(Stored entries)
* * * * * * * * *
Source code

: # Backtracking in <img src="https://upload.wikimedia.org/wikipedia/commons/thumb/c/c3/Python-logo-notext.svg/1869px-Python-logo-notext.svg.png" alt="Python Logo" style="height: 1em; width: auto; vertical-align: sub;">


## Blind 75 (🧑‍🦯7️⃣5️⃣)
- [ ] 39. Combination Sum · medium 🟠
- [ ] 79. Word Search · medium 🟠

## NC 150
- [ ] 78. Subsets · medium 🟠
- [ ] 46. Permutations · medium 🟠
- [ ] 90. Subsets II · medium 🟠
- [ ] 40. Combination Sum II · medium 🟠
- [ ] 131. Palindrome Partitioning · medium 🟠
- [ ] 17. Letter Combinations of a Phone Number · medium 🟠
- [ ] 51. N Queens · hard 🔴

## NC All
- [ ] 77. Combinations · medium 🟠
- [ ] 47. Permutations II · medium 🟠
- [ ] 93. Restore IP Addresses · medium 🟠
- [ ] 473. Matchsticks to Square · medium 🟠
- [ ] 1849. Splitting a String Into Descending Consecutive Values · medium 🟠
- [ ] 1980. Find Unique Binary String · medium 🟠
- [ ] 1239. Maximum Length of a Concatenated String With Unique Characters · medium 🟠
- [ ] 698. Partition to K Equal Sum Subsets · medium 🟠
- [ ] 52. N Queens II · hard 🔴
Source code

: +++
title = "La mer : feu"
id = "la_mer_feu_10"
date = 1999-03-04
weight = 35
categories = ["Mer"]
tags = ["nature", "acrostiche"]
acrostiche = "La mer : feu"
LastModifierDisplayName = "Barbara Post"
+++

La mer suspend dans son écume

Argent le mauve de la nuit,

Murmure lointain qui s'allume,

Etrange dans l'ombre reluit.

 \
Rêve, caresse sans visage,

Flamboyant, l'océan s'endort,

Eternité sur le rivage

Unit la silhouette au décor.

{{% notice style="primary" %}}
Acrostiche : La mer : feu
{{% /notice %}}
* * * * * * * * *
Give back every entry above, complete and exact.

# [SOLUTION TO THIS EXERCISE]
Source code

: # Backtracking in <img src="https://upload.wikimedia.org/wikipedia/commons/thumb/c/c3/Python-logo-notext.svg/1869px-Python-logo-notext.svg.png" alt="Python Logo" style="height: 1em; width: auto; vertical-align: sub;">


## Blind 75 (🧑‍🦯7️⃣5️⃣)
- [ ] 39. Combination Sum · medium 🟠
- [ ] 79. Word Search · medium 🟠

## NC 150
- [ ] 78. Subsets · medium 🟠
- [ ] 46. Permutations · medium 🟠
- [ ] 90. Subsets II · medium 🟠
- [ ] 40. Combination Sum II · medium 🟠
- [ ] 131. Palindrome Partitioning · medium 🟠
- [ ] 17. Letter Combinations of a Phone Number · medium 🟠
- [ ] 51. N Queens · hard 🔴

## NC All
- [ ] 77. Combinations · medium 🟠
- [ ] 47. Permutations II · medium 🟠
- [ ] 93. Restore IP Addresses · medium 🟠
- [ ] 473. Matchsticks to Square · medium 🟠
- [ ] 1849. Splitting a String Into Descending Consecutive Values · medium 🟠
- [ ] 1980. Find Unique Binary String · medium 🟠
- [ ] 1239. Maximum Length of a Concatenated String With Unique Characters · medium 🟠
- [ ] 698. Partition to K Equal Sum Subsets · medium 🟠
- [ ] 52. N Queens II · hard 🔴
Source code

: +++
title = "La mer : feu"
id = "la_mer_feu_10"
date = 1999-03-04
weight = 35
categories = ["Mer"]
tags = ["nature", "acrostiche"]
acrostiche = "La mer : feu"
LastModifierDisplayName = "Barbara Post"
+++

La mer suspend dans son écume

Argent le mauve de la nuit,

Murmure lointain qui s'allume,

Etrange dans l'ombre reluit.

 \
Rêve, caresse sans visage,

Flamboyant, l'océan s'endort,

Eternité sur le rivage

Unit la silhouette au décor.

{{% notice style="primary" %}}
Acrostiche : La mer : feu
{{% /notice %}}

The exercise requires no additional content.